This module stores Pastas timeseries and models in a database.

Storing timeseries and models in a database allows the user to manage time series and Pastas models on disk, which allows the user to pick up where they left off without having to reload everything.

Installation

Install the module with pip install pastastore.

For installing in development mode, clone the repository and install by typing pip install -e . from the module root directory.

For plotting background maps, the contextily and pyproj packages are required. For a full install, including an optional dependency for plotting and labeling data on maps, use: pip install pastastore[full] or pip install .[full] when on MacOS or Linux. Windows users are asked to install rasterio themselves since it often cannot be installed using pip. rasterio is a dependency of contextily. Windows users can install pastastore with the optional labeling package adjustText using pip install pastastore[adjusttext] or .[adjusttext].

Note: There are external dependencies when using the pystore or arctic connectors. To install these dependencies read (see Connector Dependencies section)! since these are not automatically installed.

Usage

The following snippets show typical usage. The first step is to define a so-called Connector object. This object contains methods to store time series or models to the database, or read objects from the database.

The following code creates a PasConnector, which uses Pastas JSON-styled ".pas-files" to save models in a folder on your computer (in this case a folder called pastas_db in the current directory).

import pastastore as pst

# create connector instance
conn = pst.PasConnector("my_db", path="./pastas_db")

The next step is to pass that connector to the PastaStore object. This object contains all kinds of useful methods to analyze and visualize time series, and build and analyze models.

# create PastaStore instance
pstore = pst.PastaStore("my_project", conn)

Now the user can add time series, models or analyze or visualize existing objects in the database. Some examples showing the functionality of the PastaStore object are shown below:

import pandas as pd

# load oseries from CSV and add to database
oseries = pd.read_csv("oseries.csv")
pstore.add_oseries(oseries, "my_oseries", metadata={"x": 100_000, "y": 400_000})

# read oseries from database
oseries = pstore.get_oseries("my_oseries")

# view oseries metadata DataFrame
pstore.oseries

# plot oseries location on map
ax = pstore.maps.oseries()
pstore.maps.add_background_map(ax)  # add a background map

# plot my_oseries time series
ax2 = pstore.plot.oseries(names=["my_oseries"])

# export whole database to a zip file
pstore.to_zip("my_db_backup.zip")

For more elaborate examples, refer to the Notebooks.

Which Connector should you pick

There are currently four Connectors included in pastastore. Each of the Connectors are briefly described below.

  • PasConnector (works out of the box, preferred choice)
  • DictConnector (works out of the box)
  • ArcticConnector (requires arctic and MongoDB, best performance)
  • PystoreConnector (requires pystore and python-snappy)

PasConnector

For most people the PasConnector is the best choice, as it does not require any other (external) dependencies, and uses human-readable files to store time series and pastas Models on disk.
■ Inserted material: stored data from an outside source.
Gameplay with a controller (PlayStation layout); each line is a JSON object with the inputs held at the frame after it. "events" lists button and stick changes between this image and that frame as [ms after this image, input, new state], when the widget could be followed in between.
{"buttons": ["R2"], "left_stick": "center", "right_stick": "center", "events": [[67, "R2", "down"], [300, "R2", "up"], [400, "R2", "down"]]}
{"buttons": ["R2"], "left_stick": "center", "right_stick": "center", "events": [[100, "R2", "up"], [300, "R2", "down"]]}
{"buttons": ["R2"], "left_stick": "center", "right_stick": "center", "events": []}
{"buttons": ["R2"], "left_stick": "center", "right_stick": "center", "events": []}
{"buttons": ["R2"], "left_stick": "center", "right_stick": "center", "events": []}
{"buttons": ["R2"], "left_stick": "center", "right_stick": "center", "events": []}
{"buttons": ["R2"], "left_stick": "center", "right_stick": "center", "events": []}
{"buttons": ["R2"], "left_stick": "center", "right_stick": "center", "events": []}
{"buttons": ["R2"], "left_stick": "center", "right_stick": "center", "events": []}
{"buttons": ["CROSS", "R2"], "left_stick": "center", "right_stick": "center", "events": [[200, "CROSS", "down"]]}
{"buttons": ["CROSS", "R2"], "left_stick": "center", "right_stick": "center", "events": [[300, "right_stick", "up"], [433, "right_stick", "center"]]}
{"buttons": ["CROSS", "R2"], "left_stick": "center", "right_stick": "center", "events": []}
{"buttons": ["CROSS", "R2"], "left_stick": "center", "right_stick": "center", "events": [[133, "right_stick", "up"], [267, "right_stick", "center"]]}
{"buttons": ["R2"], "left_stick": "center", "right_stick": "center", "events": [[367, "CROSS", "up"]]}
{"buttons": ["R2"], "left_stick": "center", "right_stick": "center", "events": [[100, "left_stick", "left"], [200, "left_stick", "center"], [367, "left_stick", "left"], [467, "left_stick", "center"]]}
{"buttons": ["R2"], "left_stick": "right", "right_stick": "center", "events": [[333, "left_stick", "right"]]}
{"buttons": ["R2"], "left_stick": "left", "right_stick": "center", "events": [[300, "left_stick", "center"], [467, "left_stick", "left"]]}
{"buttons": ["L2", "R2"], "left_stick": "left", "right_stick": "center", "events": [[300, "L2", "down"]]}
# requires a name, and path to a folder
conn = pst.PasConnector("my_db", path="./pastas_db")

DictConnector

The DictConnector does not store files on disk, storing everything in memory. This is usually not what you'd want, but it can be useful as a temporary storage container. All "stored" data will be lost if you restart the kernel.

# requires a name
conn = pst.DictConnector("my_temporary_db")

ArcticConnector

Store data in MongoDB using Arctic. Only works if there is an instance of MongoDB running and the arctic python package is installed. This Connector has the best performance, both in terms of read/write speeds and data compression.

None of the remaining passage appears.